The adjacent mode of segregation theoretically generates, in ROB, an equal number of disomic and nullisomic gametes. This hypothesis was verified for chromosome 15 but not for chromosome 13 in our patient (Table 1). This excess of nullisomic 13 spermatozoa could be the consequence of low hybridization efficiency or to a lack of hybridization. We also suggest the occurrence of unequal hybridization efficiencies of both probes (Morel et al. 2001). However, in controls, the rate of nullisomic spermatozoa was lower compared with the rate of disomic spermatozoa with the same set of probes. An other explanation could be the possibility of spermatogenesis maturation arrest at meiosis II as regards preferentially disomic 13 cells leading to a relative decrease of disomic spermatozoa compared with nullisomic ones (Honda et al. 2000).

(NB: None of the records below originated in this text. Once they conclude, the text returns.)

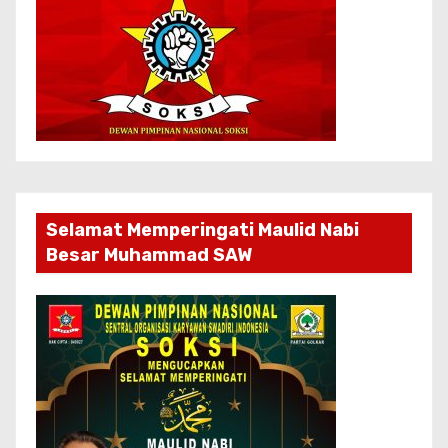
Selamat Memperingati Maulid Nabi
Besar Muhammad SAW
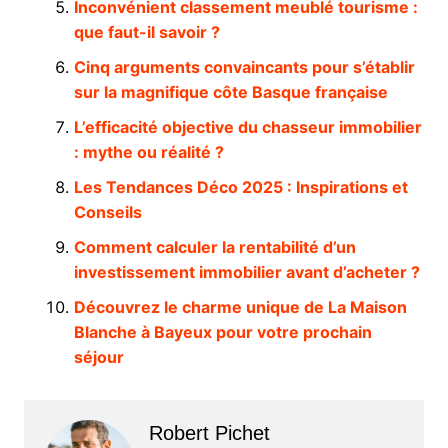
Inconvénient classement meublé tourisme :
que faut-il savoir ?
Cinq arguments convaincants pour s’établir
sur la magnifique côte Basque française
L’efficacité objective du chasseur immobilier
: mythe ou réalité ?
Les Tendances Déco 2025 : Inspirations et
Conseils
Comment calculer la rentabilité d’un
investissement immobilier avant d’acheter ?
Découvrez le charme unique de La Maison
Blanche à Bayeux pour votre prochain
séjour
Robert Pichet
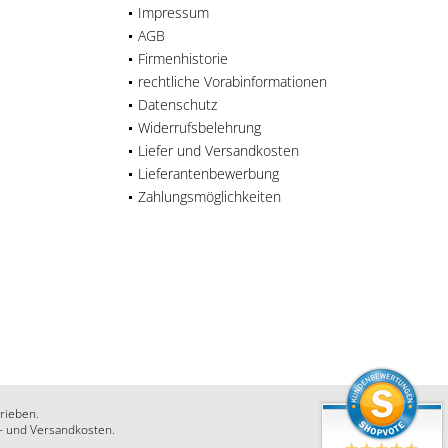
Impressum
AGB
Firmenhistorie
rechtliche Vorabinformationen
Datenschutz
Widerrufsbelehrung
Liefer und Versandkosten
Lieferantenbewerbung
Zahlungsmöglichkeiten
rieben.
r- und Versandkosten.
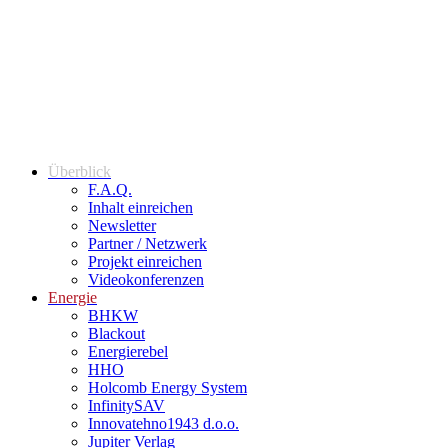
Überblick
F.A.Q.
Inhalt einreichen
Newsletter
Partner / Netzwerk
Projekt einreichen
Videokonferenzen
Energie
BHKW
Blackout
Energierebel
HHO
Holcomb Energy System
InfinitySAV
Innovatehno1943 d.o.o.
Jupiter Verlag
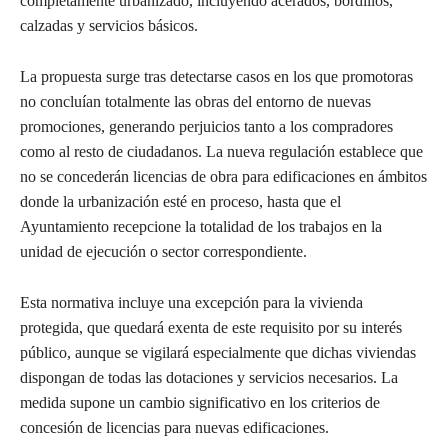
completamente urbanizado, incluyendo acerados, bordillos,
calzadas y servicios básicos.
La propuesta surge tras detectarse casos en los que promotoras
no concluían totalmente las obras del entorno de nuevas
promociones, generando perjuicios tanto a los compradores
como al resto de ciudadanos. La nueva regulación establece que
no se concederán licencias de obra para edificaciones en ámbitos
donde la urbanización esté en proceso, hasta que el
Ayuntamiento recepcione la totalidad de los trabajos en la
unidad de ejecución o sector correspondiente.
Esta normativa incluye una excepción para la vivienda
protegida, que quedará exenta de este requisito por su interés
público, aunque se vigilará especialmente que dichas viviendas
dispongan de todas las dotaciones y servicios necesarios. La
medida supone un cambio significativo en los criterios de
concesión de licencias para nuevas edificaciones.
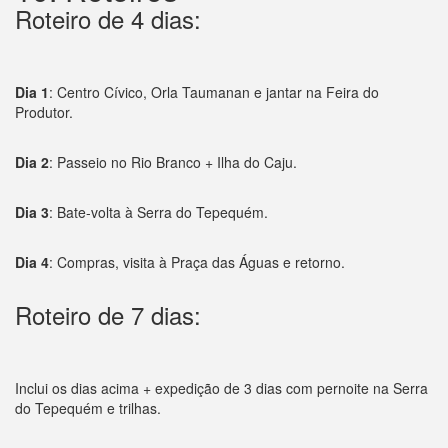
Roteiro de 4 dias:
Dia 1
: Centro Cívico, Orla Taumanan e jantar na Feira do
Produtor.
Dia 2
: Passeio no Rio Branco + Ilha do Caju.
Dia 3
: Bate-volta à Serra do Tepequém.
Dia 4
: Compras, visita à Praça das Águas e retorno.
Roteiro de 7 dias:
Inclui os dias acima + expedição de 3 dias com pernoite na Serra
do Tepequém e trilhas.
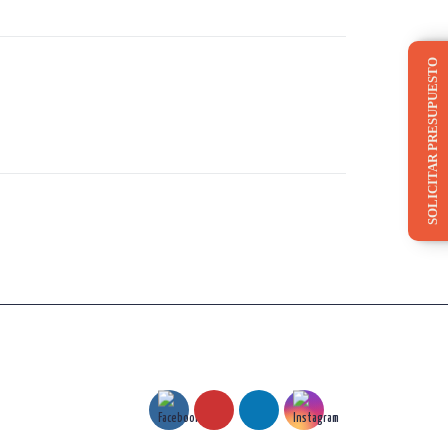
SOLICITAR PRESUPUESTO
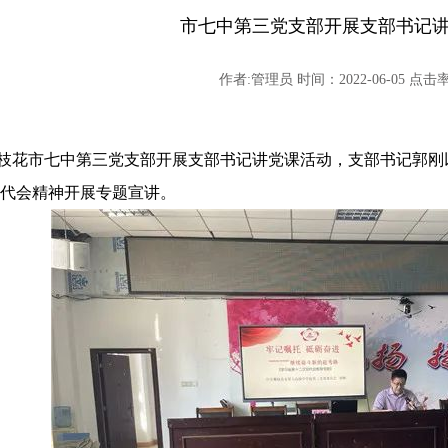
市七中第三党支部开展支部书记
作者:管理员 时间：2022-06-05 点击率:
攀枝花市七中第三党支部开展支部书记讲党课活动，支部书记郭刚
代会精神开展专题宣讲。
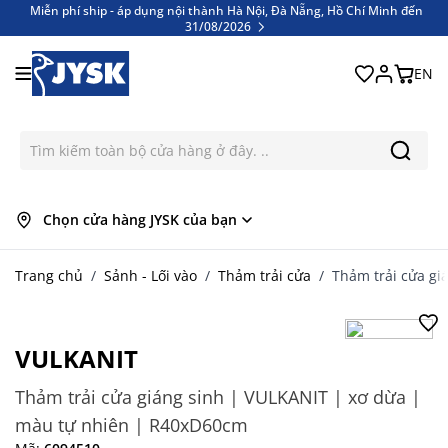
Miễn phí ship - áp dụng nội thành Hà Nội, Đà Nẵng, Hồ Chí Minh đến
31/08/2026
Bỏ qua nội dung
Miễn phí ship - áp dụng nội thành Hà Nội, Đà Nẵng, Hồ Chí Minh đến
31/08/2026
EN
Chọn cửa hàng JYSK của bạn
Trang chủ
/
Sảnh - Lối vào
/
Thảm trải cửa
/
Thảm trải cửa gi
VULKANIT
Thảm trải cửa giáng sinh | VULKANIT | xơ dừa |
màu tự nhiên | R40xD60cm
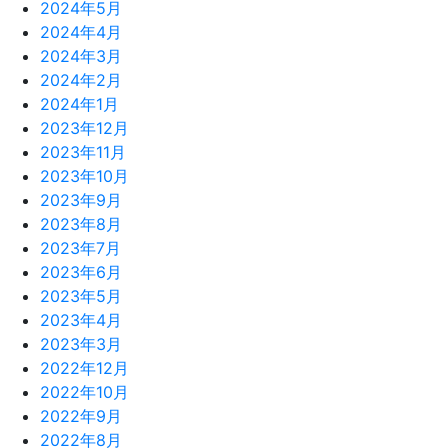
2024年5月
2024年4月
2024年3月
2024年2月
2024年1月
2023年12月
2023年11月
2023年10月
2023年9月
2023年8月
2023年7月
2023年6月
2023年5月
2023年4月
2023年3月
2022年12月
2022年10月
2022年9月
2022年8月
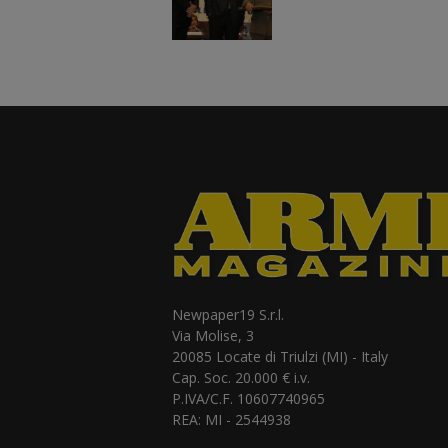
Newpaper19 S.r.l.
Via Molise, 3
20085 Locate di Triulzi (MI) - Italy
Cap. Soc. 20.000 € i.v.
P.IVA/C.F. 10607740965
REA: MI - 2544938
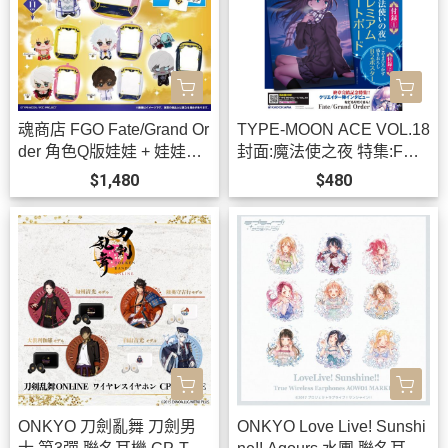
魂商店 FGO Fate/Grand Or
TYPE-MOON ACE VOL.18
der 角色Q版娃娃 + 娃娃包
封面:魔法使之夜 特集:FGO
可選*12月發售!
二部完結 *12/3發售!
$1,480
$480
ONKYO 刀劍亂舞 刀劍男
ONKYO Love Live! Sunshi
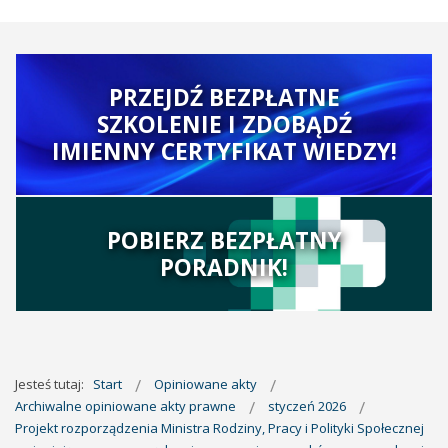
PRZEJDŹ BEZPŁATNE
SZKOLENIE I ZDOBĄDŹ
IMIENNY CERTYFIKAT WIEDZY!
POBIERZ BEZPŁATNY
PORADNIK!
Jesteś tutaj:
Start
Opiniowane akty
Archiwalne opiniowane akty prawne
styczeń 2026
Projekt rozporządzenia Ministra Rodziny, Pracy i Polityki Społecznej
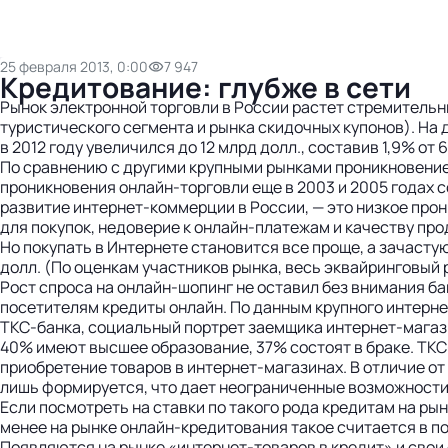
25 февраля 2013, 0:00
7 947
Кредитование: глубже в сети
Рынок электронной торговли в России растет стремительн
туристического сегмента и рынка скидочных купонов). На
в 2012 году увеличился до 12 млрд долл., составив 1,9% от
По сравнению с другими крупными рынками проникновение 
проникновения онлайн-торговли еще в 2003 и 2005 годах с
развитие интернет-коммерции в России, — это низкое про
для покупок, недоверие к онлайн-платежам и качеству про
Но покупать в Интернете становится все проще, а зачастую
долл. (По оценкам участников рынка, весь эквайринговый
Рост спроса на онлайн-шопинг не оставил без внимания б
посетителям кредиты онлайн. По данным крупного интернет
ТКС-банка, социальный портрет заемщика интернет-магазина
40% имеют высшее образование, 37% состоят в браке. ТКС
приобретение товаров в интернет-магазинах. В отличие от
лишь формируется, что дает неограниченные возможности
Если посмотреть на ставки по такого рода кредитам на ры
менее на рынке онлайн-кредитования такое считается в пор
Появляются на рынке «интернет-товаров в кредит» и свои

An excess of diploid spermatozoa was observed in our ROB carrier (1.63% versus 0.14% in the control group). However, we were not able to differentiate spermatozoa resulting from segregation 3:0 and diploid spermatozoa. The increased production of diploid spermatozoa observed in our ROB carrier is certainly the consequence of the abnormal chromosome constitution. Heterosynapses between unpaired regions of some chromosomes are frequently observed in translocations carriers and may participate in the production of diploid spermatozoa (for review, Egozcue et al. 2000).

The FISH analysis should be proposed to each ROB carrier to personalize genetic counseling. Although the rate of imbalance was high, a spontaneous pregnancy occurred, resulting in a boy with a normal 46,XY karyotype.